[Circuit design text data]

-=-=-=-=-

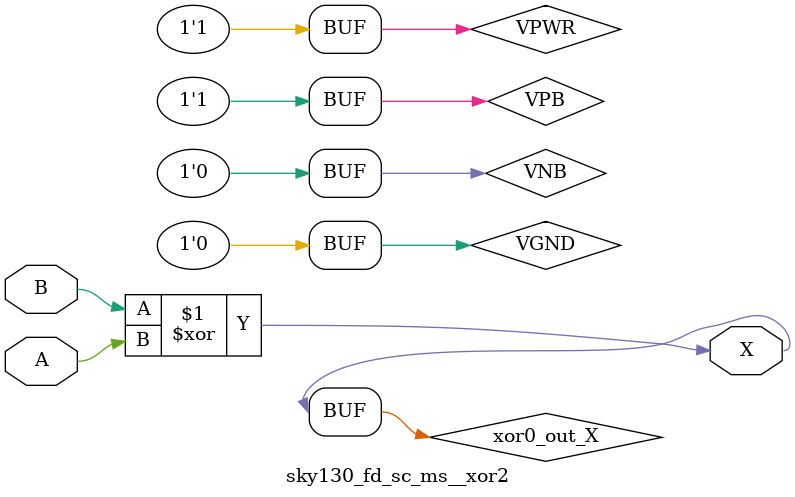
<source format=v>
/*
 * Copyright 2020 The SkyWater PDK Authors
 *
 * Licensed under the Apache License, Version 2.0 (the "License");
 * you may not use this file except in compliance with the License.
 * You may obtain a copy of the License at
 *
 *     https://www.apache.org/licenses/LICENSE-2.0
 *
 * Unless required by applicable law or agreed to in writing, software
 * distributed under the License is distributed on an "AS IS" BASIS,
 * WITHOUT WARRANTIES OR CONDITIONS OF ANY KIND, either express or implied.
 * See the License for the specific language governing permissions and
 * limitations under the License.
 *
 * SPDX-License-Identifier: Apache-2.0
*/


`ifndef SKY130_FD_SC_MS__XOR2_BEHAVIORAL_V
`define SKY130_FD_SC_MS__XOR2_BEHAVIORAL_V

/**
 * xor2: 2-input exclusive OR.
 *
 *       X = A ^ B
 *
 * Verilog simulation functional model.
 */

`timescale 1ns / 1ps
`default_nettype none

`celldefine
module sky130_fd_sc_ms__xor2 (
    X,
    A,
    B
);

    // Module ports
    output X;
    input  A;
    input  B;

    // Module supplies
    supply1 VPWR;
    supply0 VGND;
    supply1 VPB ;
    supply0 VNB ;

    // Local signals
    wire xor0_out_X;

    //  Name  Output      Other arguments
    xor xor0 (xor0_out_X, B, A           );
    buf buf0 (X         , xor0_out_X     );

endmodule
`endcelldefine

`default_nettype wire
`endif  // SKY130_FD_SC_MS__XOR2_BEHAVIORAL_V
</source>
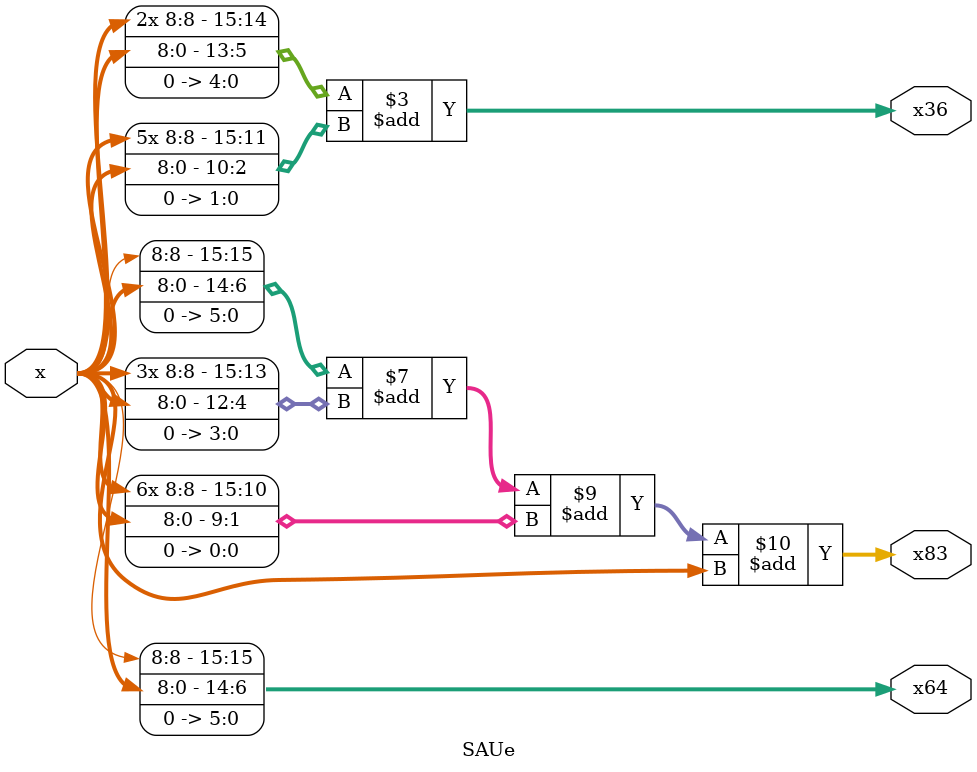
<source format=v>
module SAUe(
input signed [8:0] x,
output signed [15:0] x36,x64,x83

);

	assign x36 = (x << 5) + (x << 2);
	assign x64 = (x << 6);
	assign x83 = (x << 6) + (x << 4) + (x << 1) + x;
	
endmodule
</source>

-=-=-=-=-

### ACTIVITY
Count up the lines of the data that include "input". Reply with a number only.

### EXERCISE RESPONSE
4